One of the LPN 2 species is the Puerto Rico harlequin butterfly, which was put on the Candidate List in 2011 with an initial listing evaluation of “warranted but precluded by higher listing priorities,” the legal loophole that contributed to the backlog that spurred the CBD’s lawsuit. “To date, Obama’s Interior Department has used the ‘warranted-but-precluded’ designation for 27 species, more than any other administration. Now 261 species are on the candidate list, where they receive no protection and on average wait 20 years for protection. At least 24 species have gone extinct while waiting,” the CBD said in 2011, in response to the agency’s failure to list the butterfly.
The other LPN 2 species on the current candidate list are the red-crowned parrot, three Texas mussels, a freshwater snail and a plant found in the Virgin Islands with a population numbering about 200. The LPN 3 subspecies of most concern are the island marble butterfly, the Sierra Nevada red fox, and the longfin smelt.
The Pacific walrus and the red tree vole are on the list with LPNs of 9, signifying subspecies with an imminent, moderate to low threat level. The whitebark pine, striped newt and gopher tortoise have LPNs of 8, representing species with imminent, moderate to low threat levels.
The agency noted that identification of candidate species can assist environmental planning efforts by giving notice of potential listings so landowners and resource managers can alleviate threats and possibly remove the need for the listing, or create more options for management and recovery if the listing goes forward.
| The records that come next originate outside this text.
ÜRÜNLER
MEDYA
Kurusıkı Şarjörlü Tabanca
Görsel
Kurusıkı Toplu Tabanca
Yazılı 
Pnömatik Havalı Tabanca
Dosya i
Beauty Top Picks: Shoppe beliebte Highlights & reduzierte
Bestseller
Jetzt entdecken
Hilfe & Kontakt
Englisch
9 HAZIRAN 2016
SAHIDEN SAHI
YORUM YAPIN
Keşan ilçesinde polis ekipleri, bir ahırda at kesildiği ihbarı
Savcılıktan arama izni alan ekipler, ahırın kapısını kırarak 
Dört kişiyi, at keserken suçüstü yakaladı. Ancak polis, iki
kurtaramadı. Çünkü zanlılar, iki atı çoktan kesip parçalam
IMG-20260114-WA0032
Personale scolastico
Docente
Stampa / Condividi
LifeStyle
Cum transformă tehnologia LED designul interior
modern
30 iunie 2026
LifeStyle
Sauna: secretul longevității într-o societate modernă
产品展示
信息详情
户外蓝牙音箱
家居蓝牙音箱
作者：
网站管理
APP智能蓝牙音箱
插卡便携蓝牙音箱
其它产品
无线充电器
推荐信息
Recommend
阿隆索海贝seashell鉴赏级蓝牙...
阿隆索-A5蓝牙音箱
That approach, encouraging preemptive voluntary efforts to head off listings, has been promoted by the agency, but controversial with conservationists. In the most recent example, it had little success in the case of the lesser prairie chicken, which has just gone back to the agency for reevaluation due to a failure of unenforceable voluntary efforts.
“The Endangered Species Act has been tremendously successful, saving more than 99 percent of the species under its care from extinction, but it only works for species once they’re protected as threatened or endangered,” CBD’s endangered species director Noah Greenwald, said. “Our sincere hope is that the Trump administration will not prevent the Service from carrying out its legal duty to protect America’s most imperiled species from extinction. And the need is great — scientists agree that the planet is undergoing its sixth major extinction crisis. The Endangered Species Act is one of the strongest laws any nation has to safeguard biological diversity in the face of ever-increasing threats.”
Information on any of the candidate species on the list will be accepted at any time, the agency said.